3/11 1:30 am: Not an update, but a note: With our implementation of Project 4, on the SEASnet Linux server, using our test harness to load the eight provided data files takes 93 seconds when the program is built using g32, but only 18 seconds when built using g32fast. Presumably, building in Release mode for Xcode or Visual C++ (see problem 6 of Homework 4) will also produce speedups, maybe even more dramatic in Visual C++.

3/10 9:00 pm: The spec has been updated to include not only the earlier updates below, but a revised description and example of the test harness (pp. 28-29), a main.cpp you can use to test some aspects of your overall Gee-nomics implementation.

3/10 1:00 am: Sigh, on p. 15, the big-O requirement for Trie::find() has been corrected to say O(LC+V) if exactMatch is true, or O(L2C2+V) if exactMatch is false, where V is the size of the returned vector.

3/8 8:45 pm: On p. 15, the big-O requirement for Trie::find() has been corrected to say O(LC) if exactMatch is true, O(L2C2) if exactMatch is false. 3/8 4:15 pm: A few examples for findGenomesWithThisDNA() on p. 26 were corrected.
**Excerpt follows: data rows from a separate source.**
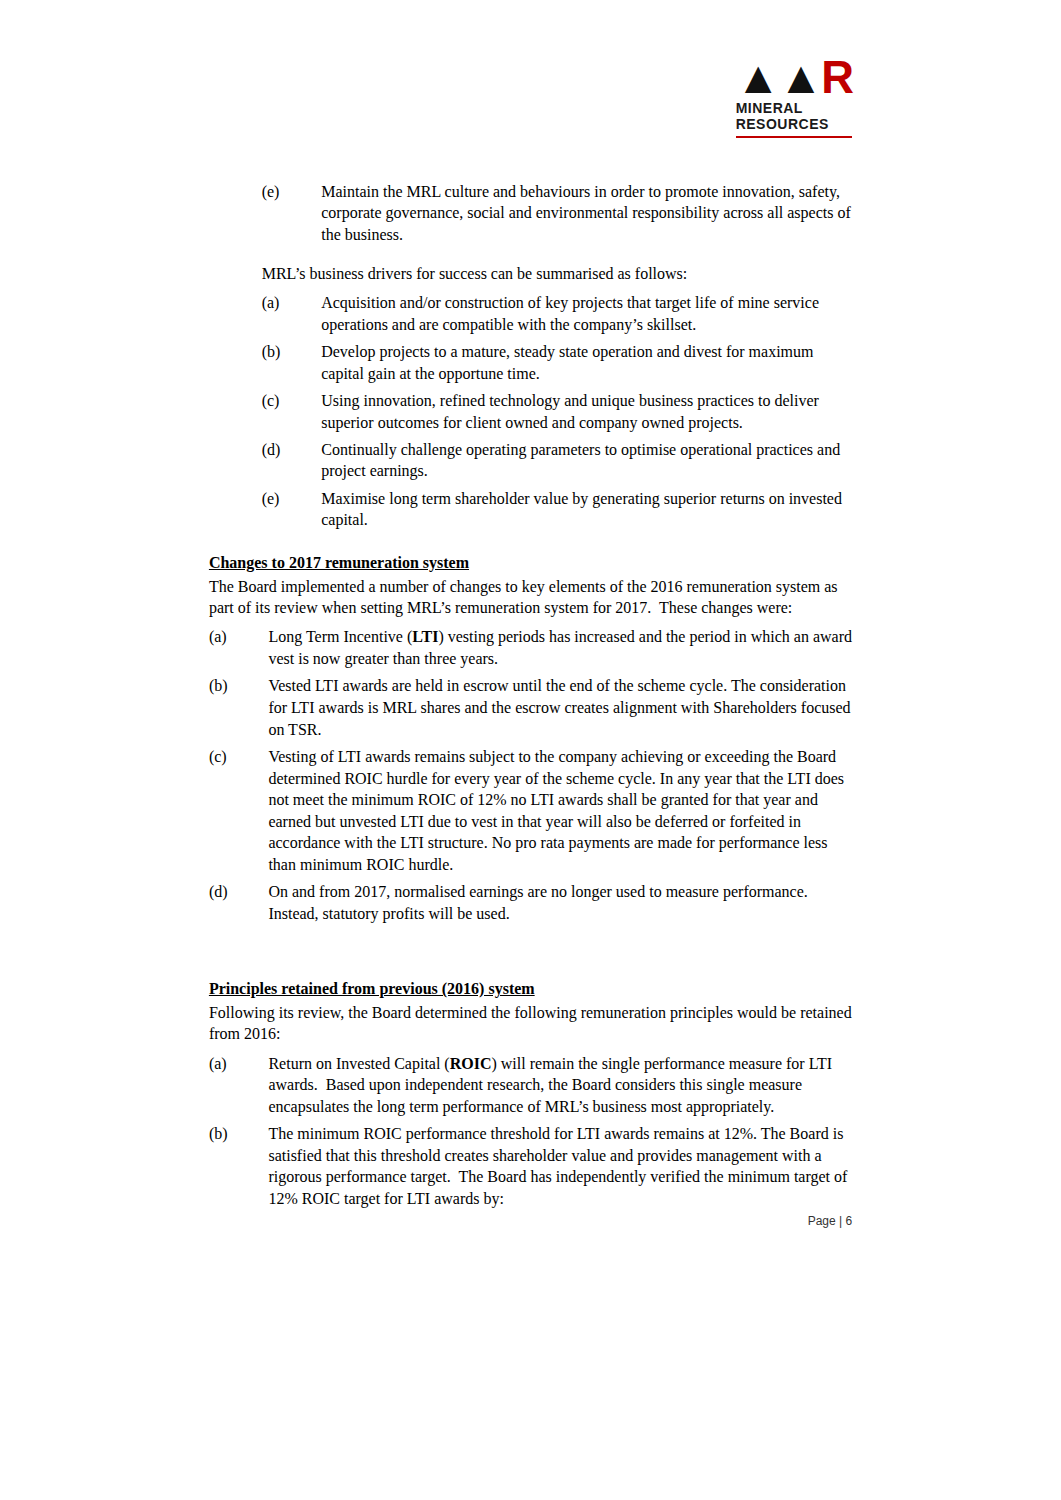▲▲R
MINERAL
RESOURCES
(e) Maintain the MRL culture and behaviours in order to promote innovation, safety, corporate governance, social and environmental responsibility across all aspects of the business.
MRL’s business drivers for success can be summarised as follows:
(a) Acquisition and/or construction of key projects that target life of mine service operations and are compatible with the company’s skillset.
(b) Develop projects to a mature, steady state operation and divest for maximum capital gain at the opportune time.
(c) Using innovation, refined technology and unique business practices to deliver superior outcomes for client owned and company owned projects.
(d) Continually challenge operating parameters to optimise operational practices and project earnings.
(e) Maximise long term shareholder value by generating superior returns on invested capital.
Changes to 2017 remuneration system
The Board implemented a number of changes to key elements of the 2016 remuneration system as part of its review when setting MRL’s remuneration system for 2017. These changes were:
(a) Long Term Incentive (LTI) vesting periods has increased and the period in which an award vest is now greater than three years.
(b) Vested LTI awards are held in escrow until the end of the scheme cycle. The consideration for LTI awards is MRL shares and the escrow creates alignment with Shareholders focused on TSR.
(c) Vesting of LTI awards remains subject to the company achieving or exceeding the Board determined ROIC hurdle for every year of the scheme cycle. In any year that the LTI does not meet the minimum ROIC of 12% no LTI awards shall be granted for that year and earned but unvested LTI due to vest in that year will also be deferred or forfeited in accordance with the LTI structure. No pro rata payments are made for performance less than minimum ROIC hurdle.
(d) On and from 2017, normalised earnings are no longer used to measure performance. Instead, statutory profits will be used.
Principles retained from previous (2016) system
Following its review, the Board determined the following remuneration principles would be retained from 2016:
(a) Return on Invested Capital (ROIC) will remain the single performance measure for LTI awards. Based upon independent research, the Board considers this single measure encapsulates the long term performance of MRL’s business most appropriately.
(b) The minimum ROIC performance threshold for LTI awards remains at 12%. The Board is satisfied that this threshold creates shareholder value and provides management with a rigorous performance target. The Board has independently verified the minimum target of 12% ROIC target for LTI awards by:
Page | 6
3/7 2:00 pm: Your Trie class template must work for key strings containing any characters, not just A, C, G, T, and N. (Of course, the Trie your GenomeMatcher implementation uses may well have no keys containing any character that is not one of those five.)

3/6 10:45 pm: In the skeleton file, provided.h and Genome.cpp were changed to add a copy constructor and assignment operator for Genome.

The posted skeleton code does not yet include a main routine you can use to test the whole program, although there are skeletons for the Trie class template and the Genome and GenomeMatcher classes.